This means that it is possible to reproduce the attack and to determine which layer of protection is was able to bypass.

Replaying the attack should, in most cases, produce the relevant executable files. If not, these are available in the client-side network capture (pcap) file.

Does the sponsor have a completely free choice of products?
No, not for tests intended for publication. While the sponsor may specify which products it wants us to compare, we will always advise on this decision and may refuse to include certain products if we feel that a comparison with the others is not fair.

How can a product be 'compromised' when your results clearly show that it detected and deleted the threat?
Our Threat Report chart shows both what the product claims to do and the end result as we determine it. A product may well claim to have protected the system, but the forensic evidence may tell a different tale.

It is quite common in our tests for a product to detect some element of an attack but to fail to prevent another.

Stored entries
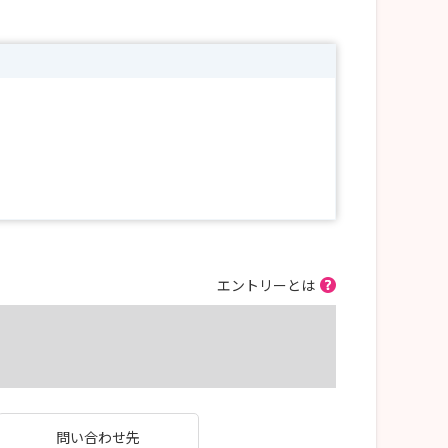
エントリーとは
問い合わせ先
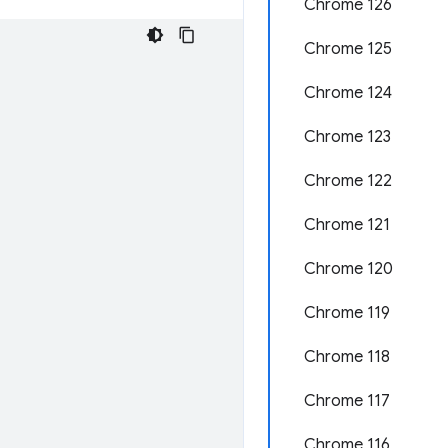
Chrome 126
Chrome 125
Chrome 124
Chrome 123
Chrome 122
Chrome 121
Chrome 120
Chrome 119
Chrome 118
Chrome 117
Chrome 116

Work instructions:
1. Set down the part of the security testing FAQ between "Replaying the attack" and "choice of products?", inclusive, copying it word for word.
2. Resume the security testing FAQ from the point where it stops.

Task-by-task answers:
1.
Replaying the attack should, in most cases, produce the relevant executable files. If not, these are available in the client-side network capture (pcap) file.

Does the sponsor have a completely free choice of products?

2.
Why does Appendix C: Threat Report list more malicious incidents than the total number of samples?
It doesn’t, although it may look like it at first glance. If the final round (e.g. #51) has a higher number than the total number of samples (e.g. 50) then we’ve removed at least one incident from the entire test.

This can happen for a number of reasons. Sometimes the malware crashes, so the product has not defended the system, but neither has the system been compromised. We will either give the product the benefit of the doubt or we’ll remove those rounds and retest with another threat.

We maintain the incident numbers to keep the records consistent with our internal data. No incidents are removed on request by any vendor, including the sponsor.